# Records provided
========
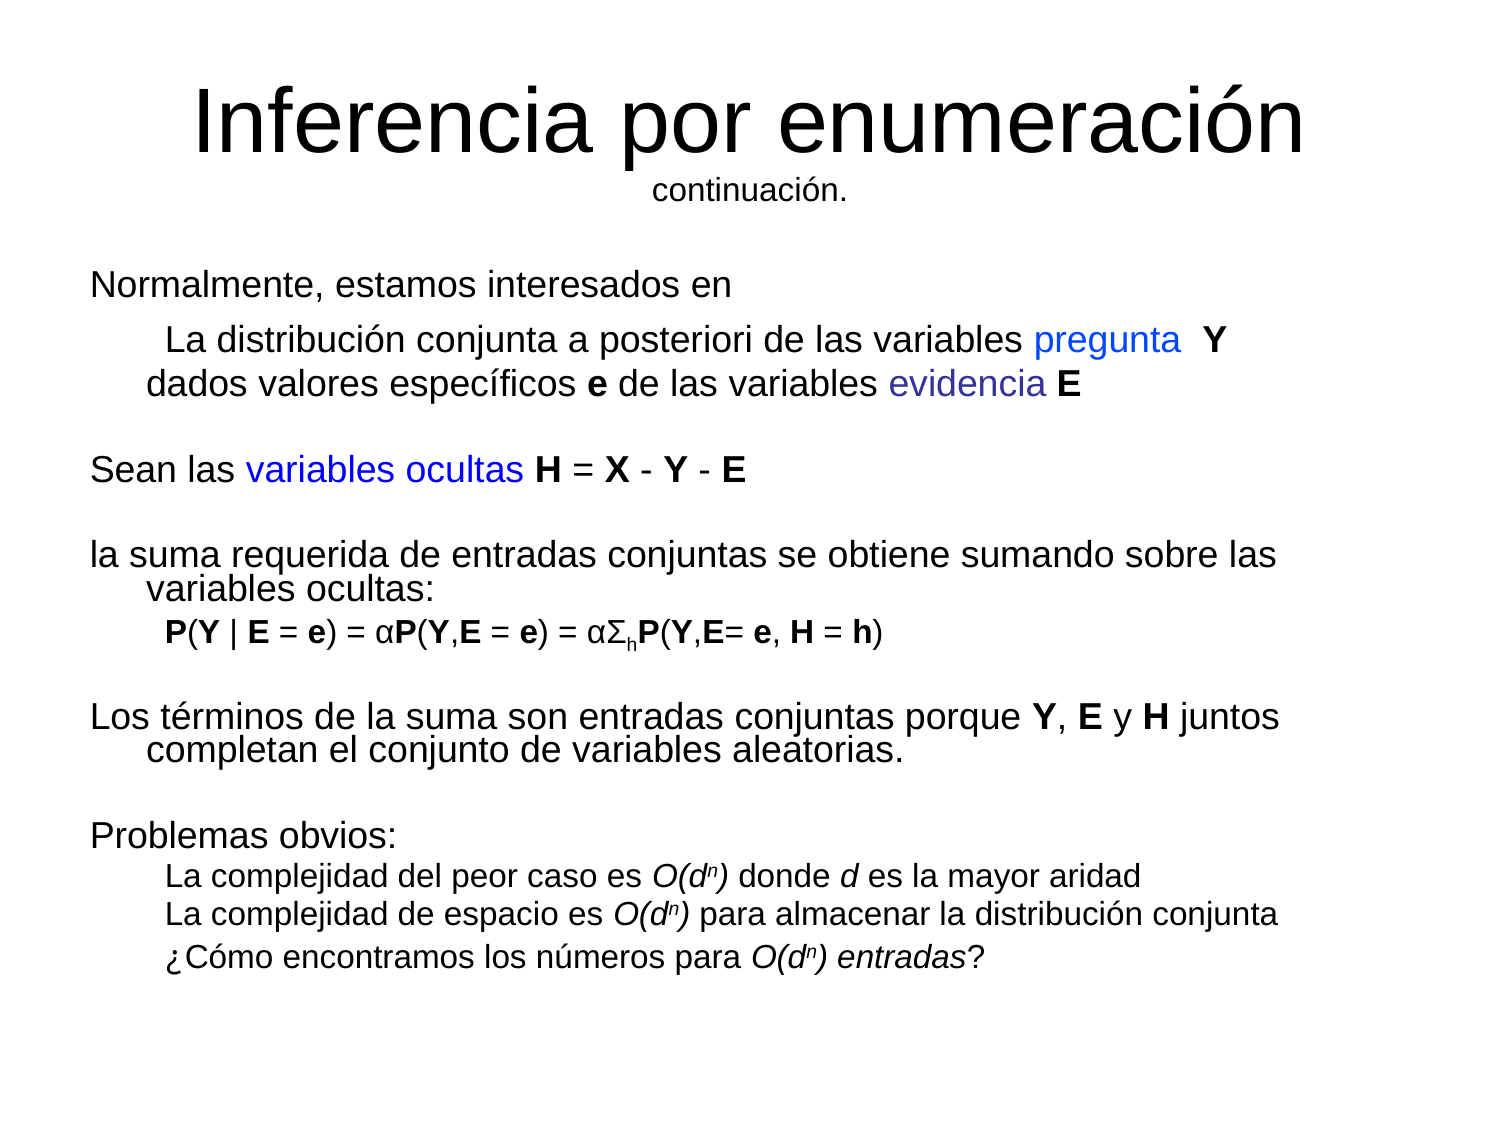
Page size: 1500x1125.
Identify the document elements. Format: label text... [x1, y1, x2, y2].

list Normalmente, estamos interesados en La distribución conjunta a posteriori de las variables pregunta Y dados valores específicos e de las variables evidencia E Sean las variables ocultas H = X - Y - E la suma requerida de entradas conjuntas se obtiene sumando sobre las variables ocultas: P(Y | E = e) = αP(Y,E = e) = αΣhP(Y,E= e, H = h) Los términos de la suma son entradas conjuntas porque Y, E y H juntos completan el conjunto de variables aleatorias. Problemas obvios: La complejidad del peor caso es O(dn) donde d es la mayor aridad La complejidad de espacio es O(dn) para almacenar la distribución conjunta ¿Cómo encontramos los números para O(dn) entradas? [75, 262, 1426, 1040]
title Inferencia por enumeración continuación. [75, 45, 1426, 233]
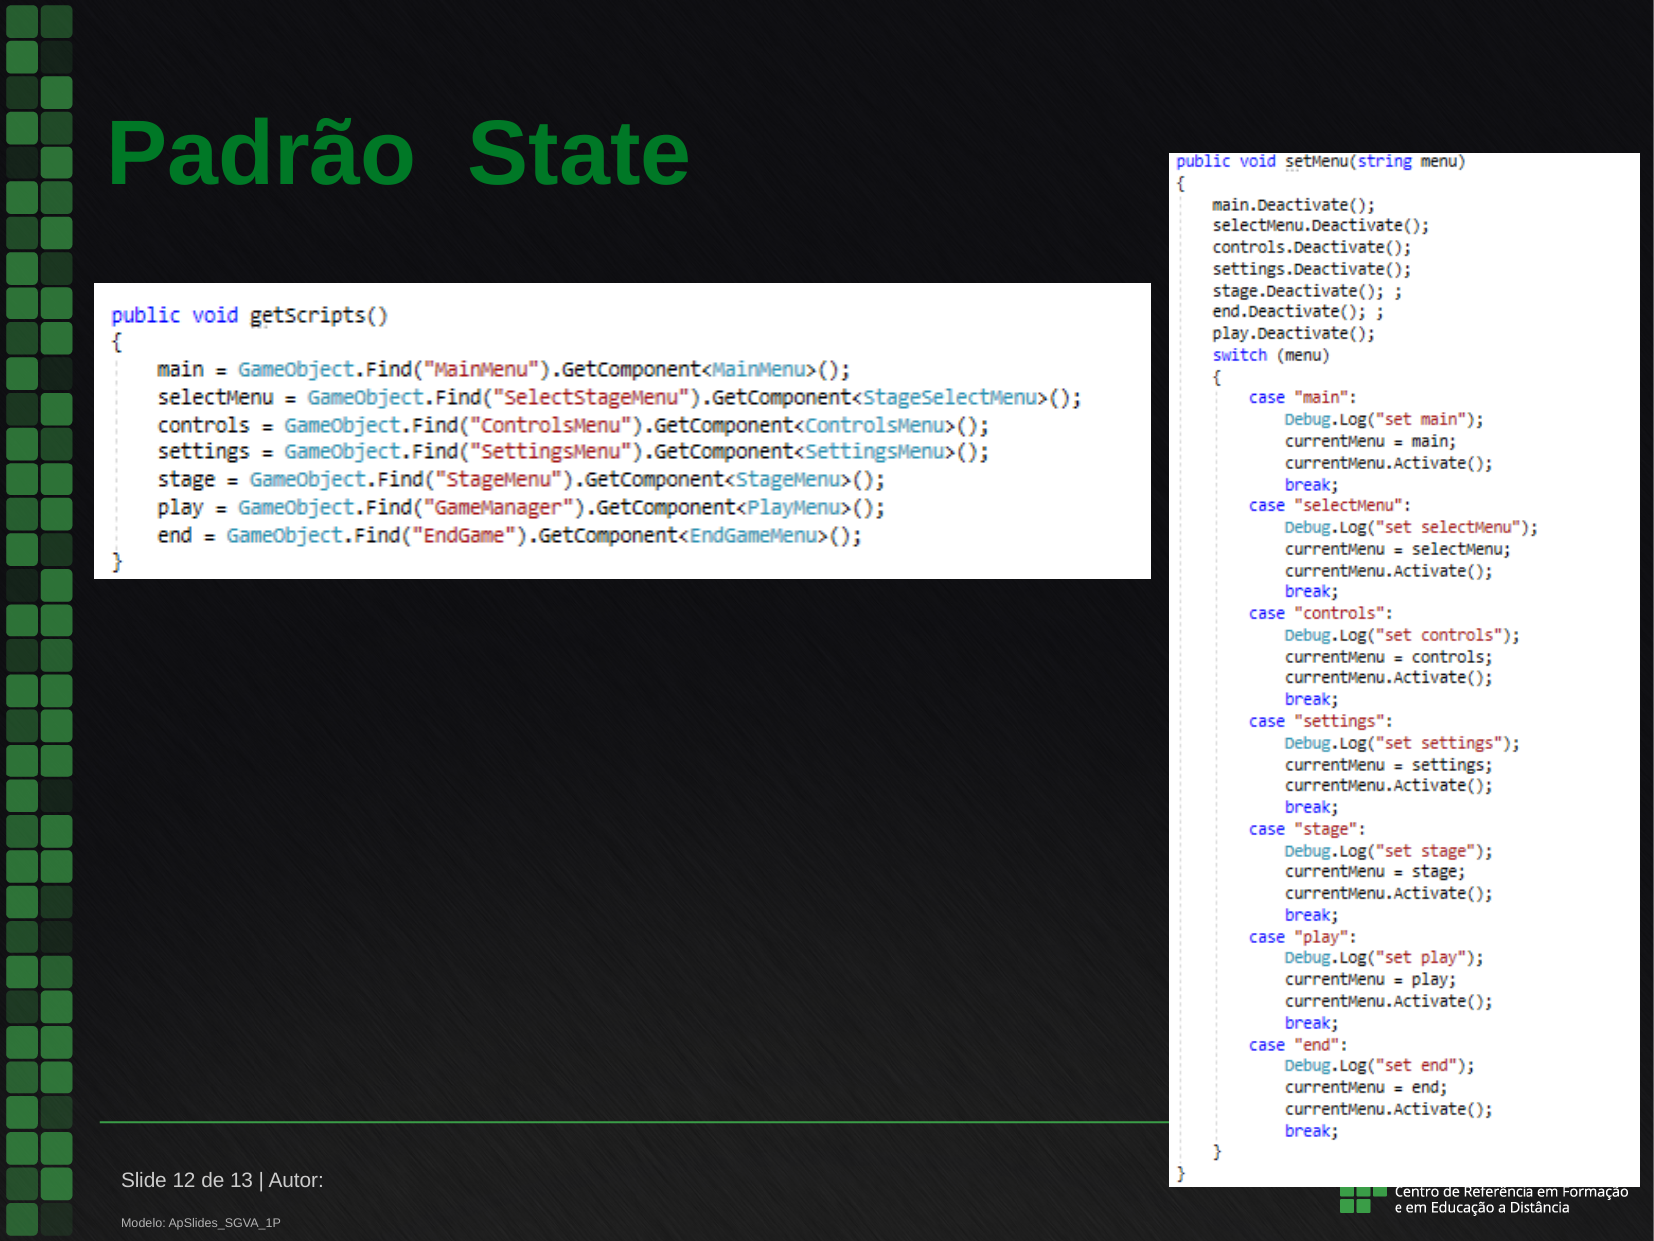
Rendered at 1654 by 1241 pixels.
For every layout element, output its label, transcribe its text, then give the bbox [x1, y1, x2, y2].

title Padrão State [106, 49, 1571, 257]
picture [0, 0, 1654, 1241]
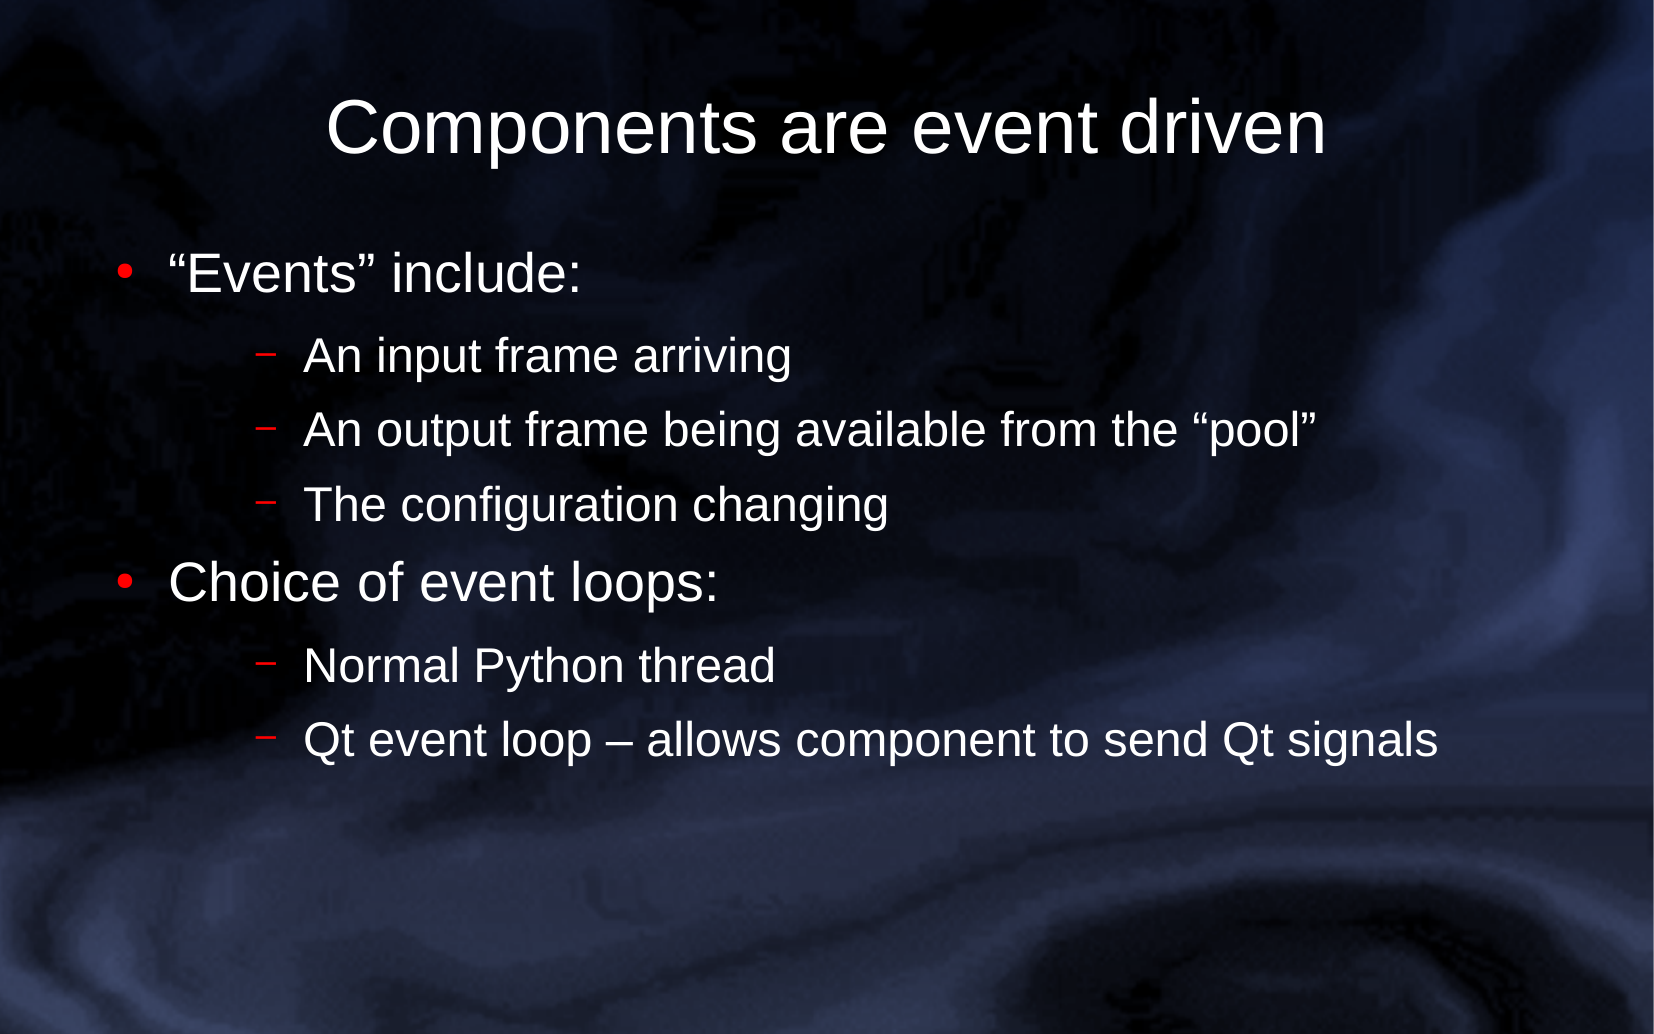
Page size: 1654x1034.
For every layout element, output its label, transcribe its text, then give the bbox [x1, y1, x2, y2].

picture [0, 0, 1654, 1034]
list “Events” include: An input frame arriving An output frame being available from the “pool” The configuration changing Choice of event loops: Normal Python thread Qt event loop – allows component to send Qt signals [82, 241, 1571, 842]
title Components are event driven [82, 41, 1571, 214]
========
# Your goal
Reproduce every line of the three items above word for word, leaving out the pictures.

# Exercise solution
Page size: 1500x1125.
Identify the document elements. Format: label text... [x1, y1, x2, y2].

list Normalmente, estamos interesados en La distribución conjunta a posteriori de las variables pregunta Y dados valores específicos e de las variables evidencia E Sean las variables ocultas H = X - Y - E la suma requerida de entradas conjuntas se obtiene sumando sobre las variables ocultas: P(Y | E = e) = αP(Y,E = e) = αΣhP(Y,E= e, H = h) Los términos de la suma son entradas conjuntas porque Y, E y H juntos completan el conjunto de variables aleatorias. Problemas obvios: La complejidad del peor caso es O(dn) donde d es la mayor aridad La complejidad de espacio es O(dn) para almacenar la distribución conjunta ¿Cómo encontramos los números para O(dn) entradas? [75, 262, 1426, 1040]
title Inferencia por enumeración continuación. [75, 45, 1426, 233]
Rendered at 1654 by 1241 pixels.
For every layout element, output its label, transcribe its text, then give the bbox [x1, y1, x2, y2].

title Padrão State [106, 49, 1571, 257]
picture [0, 0, 1654, 1241]
Page size: 1654x1034.
For every layout element, output its label, transcribe its text, then give the bbox [x1, y1, x2, y2].

picture [0, 0, 1654, 1034]
list “Events” include: An input frame arriving An output frame being available from the “pool” The configuration changing Choice of event loops: Normal Python thread Qt event loop – allows component to send Qt signals [82, 241, 1571, 842]
title Components are event driven [82, 41, 1571, 214]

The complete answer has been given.